WRITTEN REQUEST A -
Transcribe the passage of the mailing-list reply on requiring C++14, starting at "Am Samstag, den" and ending at "the OpenMP runtimes?".

[Openmp-dev] [RFC] Requiring C++14 for the OpenMP subproject

Jonas Hahnfeld via Openmp-dev openmp-dev at lists.llvm.org
Mon Feb 10 13:06:47 PST 2020


Am Samstag, den 08.02.2020, 12:44 -0600 schrieb Johannes Doerfert:
> More than a year ago [0,1] LLVM moved to C++14 as the minimal required
> C++ versions.
> 
> Today we like to finally follow with the OpenMP subproject [2].
> 
> This RFC allows provides visibility for the proposed change and allows
> people to voice their opinion. Please reply if you are in favor or not
> with as much reasoning as possible (or needed).

I don't see the merit and remain skeptical. From the post cited above,
which features would you want to use in the OpenMP runtimes?

> I'll mention a few reasons why the change is justified and good for us
> below, the LLVM discussion has probably a similar section:
> 
>   - The OpenMP runtime is tied to the LLVM project, it should require a
>     very good reason not to follow the coding rules, standards, best
>     practices, minimal versions, ... of the LLVM project.
>   - It is 2020, LLVM requires C++14 for a year, it seems people are able
>     to find an C++14 enabled compiler. In the *worst case* it requires
>     people that *only* want to build the *newest* OpenMP runtime to
>     bootstrap, or download, an older Clang release.

THE DATA -
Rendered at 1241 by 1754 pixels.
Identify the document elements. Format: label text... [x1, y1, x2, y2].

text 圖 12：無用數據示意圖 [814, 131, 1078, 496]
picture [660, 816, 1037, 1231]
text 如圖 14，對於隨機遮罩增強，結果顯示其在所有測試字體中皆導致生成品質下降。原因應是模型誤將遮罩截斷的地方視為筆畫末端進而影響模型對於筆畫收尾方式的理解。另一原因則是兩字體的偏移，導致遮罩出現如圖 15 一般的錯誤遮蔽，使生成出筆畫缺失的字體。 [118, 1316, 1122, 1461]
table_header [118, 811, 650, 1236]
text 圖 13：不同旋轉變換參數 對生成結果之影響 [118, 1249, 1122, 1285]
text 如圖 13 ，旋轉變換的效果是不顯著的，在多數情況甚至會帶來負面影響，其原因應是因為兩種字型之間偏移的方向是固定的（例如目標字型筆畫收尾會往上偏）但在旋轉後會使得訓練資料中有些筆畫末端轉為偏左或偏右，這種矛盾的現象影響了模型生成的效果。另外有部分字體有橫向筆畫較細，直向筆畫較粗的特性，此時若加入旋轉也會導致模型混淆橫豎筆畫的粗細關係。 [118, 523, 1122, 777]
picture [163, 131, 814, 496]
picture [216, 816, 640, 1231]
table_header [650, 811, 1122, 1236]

WRITTEN REQUEST B -
Restate every one of the rows above word for word.

TASK RESULT A -
Am Samstag, den 08.02.2020, 12:44 -0600 schrieb Johannes Doerfert:
> More than a year ago [0,1] LLVM moved to C++14 as the minimal required
> C++ versions.
> 
> Today we like to finally follow with the OpenMP subproject [2].
> 
> This RFC allows provides visibility for the proposed change and allows
> people to voice their opinion. Please reply if you are in favor or not
> with as much reasoning as possible (or needed).

I don't see the merit and remain skeptical. From the post cited above,
which features would you want to use in the OpenMP runtimes?

TASK RESULT B -
Rendered at 1241 by 1754 pixels.
Identify the document elements. Format: label text... [x1, y1, x2, y2].

text 圖 12：無用數據示意圖 [814, 131, 1078, 496]
picture [660, 816, 1037, 1231]
text 如圖 14，對於隨機遮罩增強，結果顯示其在所有測試字體中皆導致生成品質下降。原因應是模型誤將遮罩截斷的地方視為筆畫末端進而影響模型對於筆畫收尾方式的理解。另一原因則是兩字體的偏移，導致遮罩出現如圖 15 一般的錯誤遮蔽，使生成出筆畫缺失的字體。 [118, 1316, 1122, 1461]
table_header [118, 811, 650, 1236]
text 圖 13：不同旋轉變換參數 對生成結果之影響 [118, 1249, 1122, 1285]
text 如圖 13 ，旋轉變換的效果是不顯著的，在多數情況甚至會帶來負面影響，其原因應是因為兩種字型之間偏移的方向是固定的（例如目標字型筆畫收尾會往上偏）但在旋轉後會使得訓練資料中有些筆畫末端轉為偏左或偏右，這種矛盾的現象影響了模型生成的效果。另外有部分字體有橫向筆畫較細，直向筆畫較粗的特性，此時若加入旋轉也會導致模型混淆橫豎筆畫的粗細關係。 [118, 523, 1122, 777]
picture [163, 131, 814, 496]
picture [216, 816, 640, 1231]
table_header [650, 811, 1122, 1236]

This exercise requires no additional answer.